● **Directions for this task**
Without the images, repeat every line of the listing exactly.

● **Information provided**
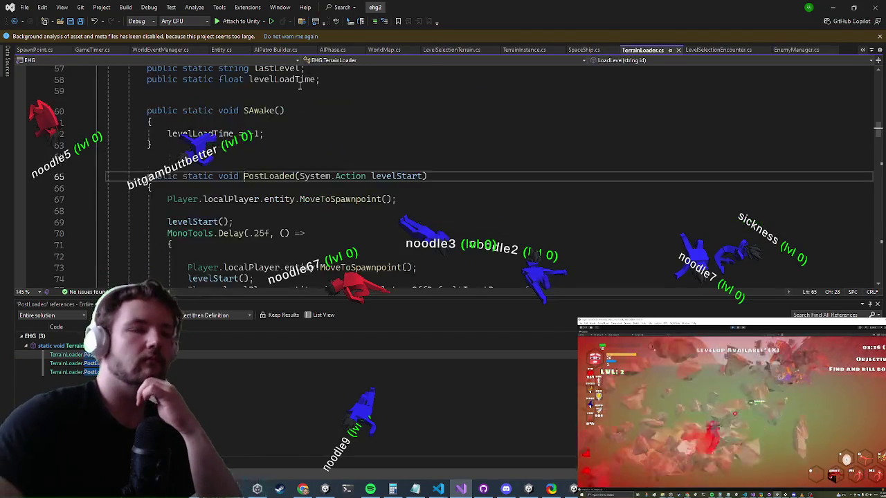
pyautogui.scroll(-2, 366, 220)
pyautogui.scroll(2, 366, 208)
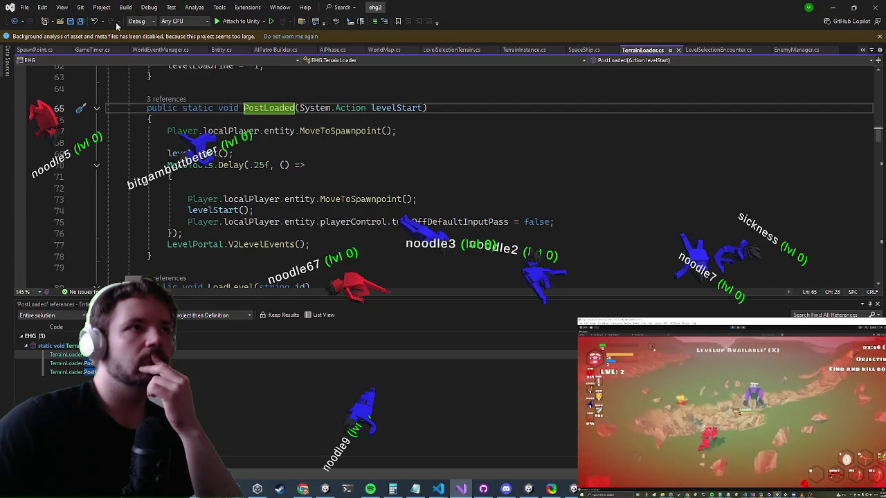
pyautogui.click(35, 50)
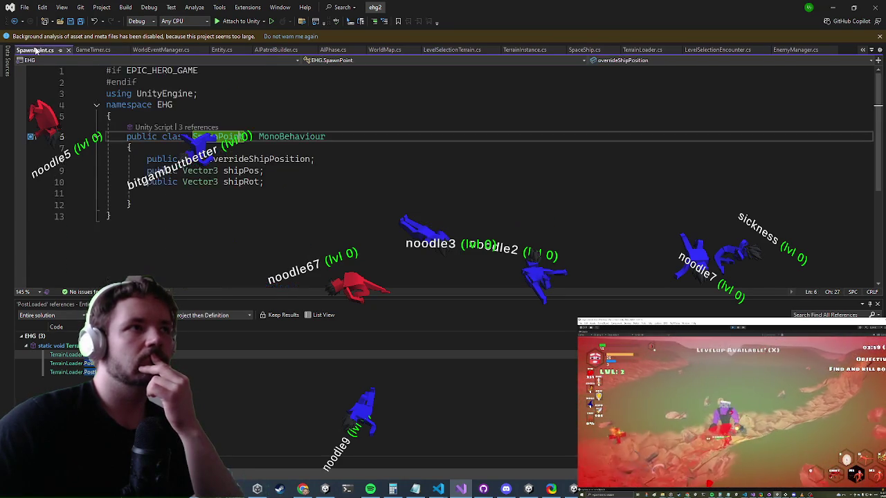
pyautogui.click(232, 135)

● **Solution**
pyautogui.scroll(-2, 366, 220)
pyautogui.scroll(2, 366, 208)
pyautogui.click(35, 50)
pyautogui.click(232, 135)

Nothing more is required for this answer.